MAKLUMAT — Lembaga Democracy and Election Empowerment Partnership (DEEP) Indonesia merilis hasil riset terkait sentimen publik terhadap penetapan Presiden ke-2 RI, Soeharto, sebagai pahlawan nasional.
Riset dilakukan dengan metode kuantitatif dengan pengumpulan data melalui media sosial (medsos) dan media mainstrem, yang dilakukan pada periode 1-10 November 2025. Dari riset yang dilakukan, terdapat 5.989 pemberitaan yang tersebar di media massa baik cetak maupun online, serta 39.351 percakapan di media sosial dalam berbagai platform, mulai dari Facebook, X (dulu twitter), Instagram, YouTube, serta TikTok.

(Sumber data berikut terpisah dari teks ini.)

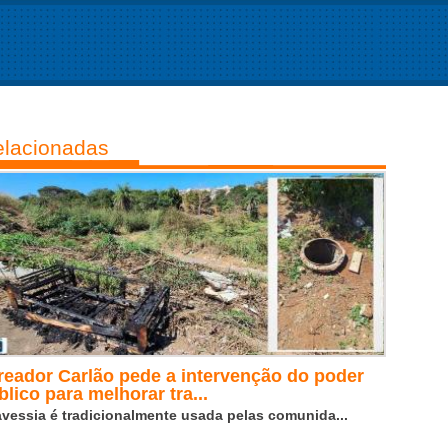
lacionadas
reador Carlão pede a intervenção do poder
blico para melhorar tra...
avessia é tradicionalmente usada pelas comunida...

Direktur DEEP Indonesia, Neni Nur Hayati, dalam rilisnya menyebut sentimen publik terkait pemberian gelar pahlawan nasional kepada Soeharto, menunjukkan gambaran yang kompleks dan terpolarisasi.
“(Itu) Merefleksikan tarik-ulur ingatan sejarah, kontribusi, dan pelanggaran hak asasi manusia (HAM) yang melekat padanya (Soeharto),” kata Neni.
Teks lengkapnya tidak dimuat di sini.